When man usurped the law of God, he, in essence said that he could govern himself. He did not need a God to dictate his whereabouts or going forths. In that willful act of disobedience, Adam manifested the reality of his prideful heart and forfeited his righteous standing before God. Those of Adam’s seed bear that same heart and deal with that same pride.
How Pride is Manifested
Pride is manifested primarily through comparison and competition. Man, even alone, likes to make his boast before God. But when you put that same fallen man in the midst of other fallen men, the great race to glory is set underway. C.S. Lewis made this assessment years ago, “We say that people are proud of being rich, or clever, or good-looking, but they are not. They are proud of being richer, or cleverer, or better-looking than others. Nearly all those evils which people put down to greed or selfishness are really far more the result of pride.” Pride begins with the act of making oneself a god; but never satisfied, it needs followers, worshipers. Therefore, we outdo one another so that we can have a greater audience of praise.
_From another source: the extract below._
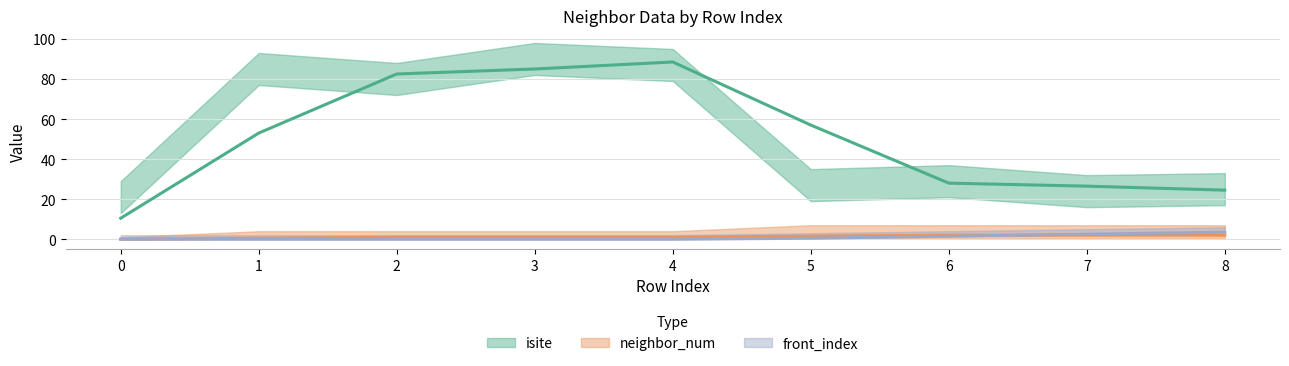

Rank the categories by front_index value from lowest to highest.

0, 1, 2, 3, 4, 5, 6, 7, 8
Consider the fall of Satan; he was not cast out of heaven alone. He amassed a following, a pledged-allegiance of wicked angels who were compelled by his pervasive, wicked, prideful heart. He was not content to sit upon the throne of God, he longed for adoration and admiration while doing so.
At the core of every prideful act is the need to be praised. Therefore, we place ourselves in competitive scenarios so that when we win, we win with the hopes of receiving glory. Pride is not content with having something; its contentment is based upon having more than the next fellow down the road, the lady across the pew, or the ministry across town. Tom Marshall writes, “The giveaway of pride is the effect it has on our view of other people and on our attitudes toward them. The attitude of pride is that if I am to be better, then the others have to be worse; if I am to be valuable, then the others have to be worthless; if I am to be superior, then the others have to be inferior.” Marshall’s words cut like a knife against the cancerous growth of pride.
How Pride is Defeated
The only victory, the only triumph against this insidious force is the cross of Jesus Christ. The antithesis of pride is not necessarily humility, but rather sacrifice…death even. Christ made himself of “no reputation” and took upon him the form of a servant, and was made in the likeness of men. Being found in fashion as a man He humbled himself and become obedient unto death – even the death of the cross.
Yes, He who was rich became poor so that you and I who were poor might become rich. Instead of turning stones into bread and demanding an established throne in Jerusalem, Christ embraced a cross. Instead of flying banners of glory and honor around Bethlehem’s manger, Christ accepted swaddling clothes. He gladly girded Himself with a towel in the Upper Room. And in a moment when every disciple should have bowed their sinful, prideful, glory-seeking knees before the Messiah, they found that the Messiah had already stooped to wash their feet.
Therefore, the sons of Adam will only find victory from pride in the Son of God, the second Adam. If we could humble ourselves enough, we would only be proud of it. Therefore, our victory from pride only comes through our righteous standing before God in Christ Jesus. It is His death that drives away the life force of pride. I have found it difficult in my own life to applaud myself while holding the rugged timbers of the cross. Therein is my true victory from pride, death to myself.